◆ **Record set**:
________________

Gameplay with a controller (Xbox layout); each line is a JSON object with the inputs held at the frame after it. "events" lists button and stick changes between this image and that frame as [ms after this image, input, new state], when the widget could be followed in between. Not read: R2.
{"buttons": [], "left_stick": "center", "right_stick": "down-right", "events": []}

________________

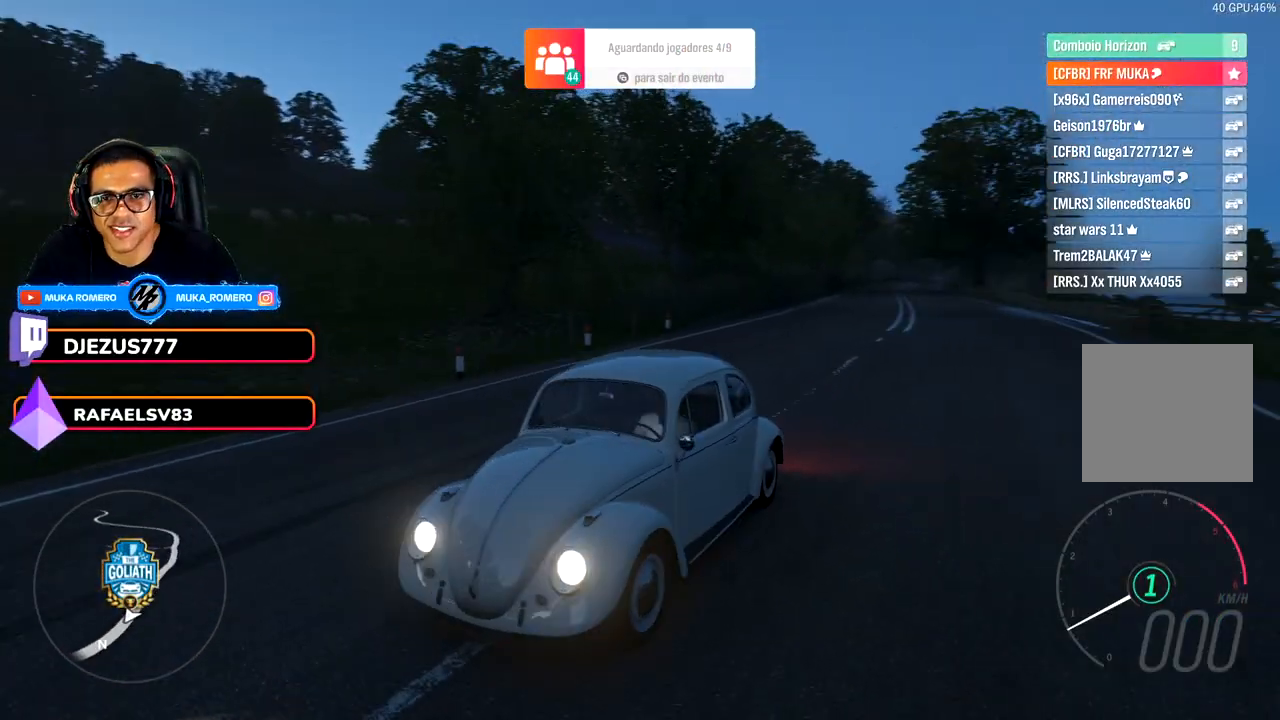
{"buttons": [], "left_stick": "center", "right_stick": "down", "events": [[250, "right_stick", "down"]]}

________________

◆ **What is needed**: The lines above that hold the word "center" need counting; write the count and nothing more.

◆ **Answer for the task**: 2